The logistics are daunting. Many borrowers were assigned new loan servicers after some of the biggest companies, such as Navient Corp., quit the federal program. The Biden administration’s failed attempt to forgive some of the debt has left some folks confused about whether they need to pay at all. Then there’s bewilderment over income-driven repayment plans and the legions of scammers sure to be looking for easy marks amid the upheaval. It could be a mess. -Bloomberg
“This is one of the most confusing things I’ve been through,” said 28-year-old Courtney Young, who will be working with the third federal loan servicer assigned to her in four years on her $54,000 in government loans, which she took out to study at Winston-Salem State University in North Carolina.

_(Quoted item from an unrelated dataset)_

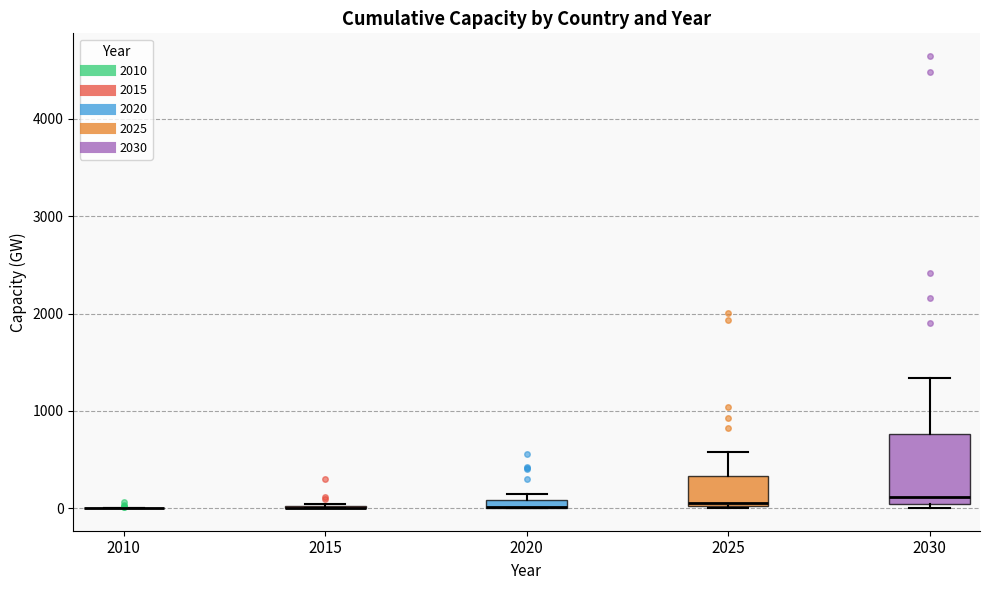

Comparing the boxes themselves (not the whiskers), which one is the tallest?

2030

“I know I’m probably not the only one who’s logged in and said ‘Hey, what’s going on?’” Young told Bloomberg, after her federal servicer said she isn’t required to pay anything until April.
According to a letter to servicers written by six Democratic senators led by Elizabeth Warren (MA), “The restart of tens of millions of borrowers’ student loan payments marks an unprecedented event with a heightened risk of borrower harm.”
That said, the biggest risk to borrowers — assuming they can avoid outright scams — might be time wasted on the administrative hassle related to setting up their accounts and choosing a repayment plan. While interest will begin accruing Sept. 1, borrowers that don’t make full payments won’t see any demerits on their credit report for the first 12 months.
Loan servicers want to go full-speed ahead, but they’re concerned there isn’t enough time to communicate with borrowers. Servicers process payments and help struggling borrowers figure out repayment plans. -Bloomberg
In an attempt to streamline the process, the Biden administration has launched a ‘beta version’ of a revised, income-driven student loan repayment platform, SAVE, following a June 30 decision by the US Supreme Court to strike down the Biden administration’s controversial student loan forgiveness plan, which would have knocked as much as $20,000 off the balances of around 40 million borrowers.
At present, the DOE offers four Income-Driven Repayment plans for students to pay off their debts—Revised Pay As You Earn Repayment Plan (REPAYE Plan), Pay As You Earn Repayment Plan (PAYE Plan), Income-Based Repayment Plan (IBR Plan), and Income-Contingent Repayment Plan (ICR Plan).
The SAVE plan is intended to replace the REPAYE plan, which is one of the most widely used of the four existing plans. The remaining three will be phased out or limited by the DOE.
Borrowers who are already enrolled in the REPAYE plan or recently applied for it will automatically be transferred to the SAVE plan. There is no need to reapply for such borrowers. -Epoch Times
Here’s where the impact will be most felt
According to Morgan Stanley, households are less able to make student loan payments than they were a year ago, with those making under $50,000 obviously in the most trouble. Of that cohort, 47% say they won’t be able to make all of their monthly student loan payments. That drops down to 29% of those making between $50,000 and $99,999, and 14% of those making over $100,000.
When it comes to anticipated corporate exposure, it comes down to discretionary vs. non-discretionary. Those most exposed include Dick’s Sporting Goods, Target, Ulta Beauty, Wayfair and Williams-Sonoma, while companies which are least exposed include Auto Parts companies, Dollar Stores, Kroger and Walmart.
Here’s an indication of exposure by age group for various retailers.
MS is anticipating that the resumption of student loan repayments could re-accelerate consumer delinquency rates vs. their previous estimates.